Voilà une CoFASS qui restera dans les mémoires et ceci à quelques jours des élections professionnelles. L’UNSA se félicite de la création d’une nouvelle prestation actée lors de cette CoFASS qui concerne les naissances gémellaires. L’évènement, en la circonstance, est remarquable et soulagera environ 130 familles qui seront concernés en 2011 par ces naissances. Voici belle lurette que nous n’avons pas assisté à la création d’une prestation d’Action Sociale. Bien sûr, il ne faudra pas s’étonner que des organisations syndicales essaient de prendre cette création à leur compte. La période électorale est favorable à ce genre d’exercice.
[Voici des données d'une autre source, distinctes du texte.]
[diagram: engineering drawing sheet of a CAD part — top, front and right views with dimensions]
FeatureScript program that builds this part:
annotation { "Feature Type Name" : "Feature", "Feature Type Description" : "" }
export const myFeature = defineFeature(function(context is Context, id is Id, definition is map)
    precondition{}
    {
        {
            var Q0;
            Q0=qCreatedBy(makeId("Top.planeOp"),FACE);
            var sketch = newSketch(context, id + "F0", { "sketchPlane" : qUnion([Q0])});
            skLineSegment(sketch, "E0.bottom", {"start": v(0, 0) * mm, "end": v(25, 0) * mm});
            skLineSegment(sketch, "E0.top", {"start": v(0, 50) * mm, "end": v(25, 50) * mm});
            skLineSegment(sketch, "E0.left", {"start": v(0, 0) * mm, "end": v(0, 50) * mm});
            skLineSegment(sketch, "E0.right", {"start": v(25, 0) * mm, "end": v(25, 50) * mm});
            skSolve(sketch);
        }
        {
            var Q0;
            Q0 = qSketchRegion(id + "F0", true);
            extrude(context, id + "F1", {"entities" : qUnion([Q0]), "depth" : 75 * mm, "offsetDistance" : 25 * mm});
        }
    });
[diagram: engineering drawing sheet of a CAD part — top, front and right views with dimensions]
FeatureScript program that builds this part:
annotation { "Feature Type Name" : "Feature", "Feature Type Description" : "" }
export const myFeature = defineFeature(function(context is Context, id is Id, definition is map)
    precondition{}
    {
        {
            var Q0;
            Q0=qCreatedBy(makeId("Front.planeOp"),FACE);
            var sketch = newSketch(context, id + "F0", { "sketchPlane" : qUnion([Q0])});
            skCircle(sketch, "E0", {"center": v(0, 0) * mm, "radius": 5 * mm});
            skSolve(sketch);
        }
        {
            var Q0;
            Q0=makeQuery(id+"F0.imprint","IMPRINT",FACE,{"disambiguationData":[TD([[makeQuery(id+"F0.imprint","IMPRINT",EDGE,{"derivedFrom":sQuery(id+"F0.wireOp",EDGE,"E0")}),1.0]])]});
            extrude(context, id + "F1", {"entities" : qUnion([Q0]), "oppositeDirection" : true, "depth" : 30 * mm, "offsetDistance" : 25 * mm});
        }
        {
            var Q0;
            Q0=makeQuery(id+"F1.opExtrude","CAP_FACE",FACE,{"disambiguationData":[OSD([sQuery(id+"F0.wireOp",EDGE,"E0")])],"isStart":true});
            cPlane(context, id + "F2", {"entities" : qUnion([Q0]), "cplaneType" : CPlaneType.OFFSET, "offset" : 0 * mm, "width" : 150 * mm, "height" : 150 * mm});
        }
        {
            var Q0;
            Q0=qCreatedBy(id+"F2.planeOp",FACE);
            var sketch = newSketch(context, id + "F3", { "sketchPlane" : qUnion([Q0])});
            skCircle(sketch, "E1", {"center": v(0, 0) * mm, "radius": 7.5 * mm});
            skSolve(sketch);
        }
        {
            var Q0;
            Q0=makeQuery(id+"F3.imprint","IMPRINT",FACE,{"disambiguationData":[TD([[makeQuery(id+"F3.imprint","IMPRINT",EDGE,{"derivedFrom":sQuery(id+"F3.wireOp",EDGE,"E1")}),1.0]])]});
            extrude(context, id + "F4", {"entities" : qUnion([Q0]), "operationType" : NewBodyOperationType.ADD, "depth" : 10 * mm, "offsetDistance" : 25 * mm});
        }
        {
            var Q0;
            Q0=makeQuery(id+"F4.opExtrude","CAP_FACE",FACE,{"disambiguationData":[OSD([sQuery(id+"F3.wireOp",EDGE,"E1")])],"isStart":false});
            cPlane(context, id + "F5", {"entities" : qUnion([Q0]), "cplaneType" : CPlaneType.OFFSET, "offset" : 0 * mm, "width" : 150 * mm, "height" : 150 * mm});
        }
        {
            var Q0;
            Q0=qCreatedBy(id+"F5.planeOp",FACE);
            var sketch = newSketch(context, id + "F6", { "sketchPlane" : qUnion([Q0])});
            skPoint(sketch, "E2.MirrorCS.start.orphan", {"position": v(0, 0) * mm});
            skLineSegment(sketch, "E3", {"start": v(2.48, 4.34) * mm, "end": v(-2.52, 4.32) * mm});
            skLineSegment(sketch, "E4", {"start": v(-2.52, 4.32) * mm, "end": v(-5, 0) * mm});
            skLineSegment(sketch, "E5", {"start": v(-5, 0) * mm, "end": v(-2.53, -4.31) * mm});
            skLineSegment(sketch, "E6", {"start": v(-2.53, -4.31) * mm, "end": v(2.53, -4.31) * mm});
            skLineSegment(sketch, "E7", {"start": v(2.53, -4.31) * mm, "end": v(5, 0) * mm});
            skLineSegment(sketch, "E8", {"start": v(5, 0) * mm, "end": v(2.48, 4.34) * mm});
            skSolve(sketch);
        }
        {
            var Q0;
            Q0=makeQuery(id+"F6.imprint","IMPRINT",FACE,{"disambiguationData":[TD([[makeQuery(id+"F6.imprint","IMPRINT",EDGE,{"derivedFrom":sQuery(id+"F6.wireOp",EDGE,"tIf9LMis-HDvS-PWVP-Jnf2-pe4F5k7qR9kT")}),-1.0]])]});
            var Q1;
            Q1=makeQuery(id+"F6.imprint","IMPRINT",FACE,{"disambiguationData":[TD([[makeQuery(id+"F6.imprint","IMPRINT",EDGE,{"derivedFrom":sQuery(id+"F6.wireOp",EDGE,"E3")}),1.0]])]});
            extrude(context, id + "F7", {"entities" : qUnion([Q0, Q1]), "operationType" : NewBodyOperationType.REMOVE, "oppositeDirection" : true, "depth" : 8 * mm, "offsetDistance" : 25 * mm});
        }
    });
Malgré la campagne des prochaines élections professionnelles du 24 mars, l’UNSA n’oublie ni le quotidien des bénéficiaires, dont une grande partie est fragilisée par les conséquences des crises qui se succèdent, ni le quotidien des travailleurs sociaux.

Le bilan 2010 de la commission de recours a également été abordé lors de cette CoFASS. Le fonctionnement est jugé satisfaisant par l’UNSA, même si à l’occasion de l’une ou l’autre situation de recours, la passion l’emportait sur la nécessaire neutralité qui s’impose en pareille circonstance.

Le troisième point à l’ordre du jour concernait ‘’l’étude sur les établissements et les structures d’accueil pour enfants’’.

Le travail d’analyse, de documentation, a débouché sur un constat qui au départ de l’étude n’était pas acquis. La Cour des Comptes estimait que les sommes consacrées à ces structures étaient trop importantes au regard de l’effectif concerné annuellement.

L’étude permet de calmer les ardeurs des vérificateurs aux comptes des deniers publics et permet d’afficher que l’institution ‘’bonne mère’’ avait du sens et a de l’avenir à l’heure ou l’internat retrouve des couleurs sous des formes diverses et variés dans tout l’hexagone.

L’UNSA ne cache pas sa satisfaction ! Au vu des conclusions de l’étude, les bénéficiaires disposent ‘’d’outils précieux qu’il faut dans la mesure du possible conserver avec quelques aménagements à court terme et des propositions pour le moyen terme ‘‘.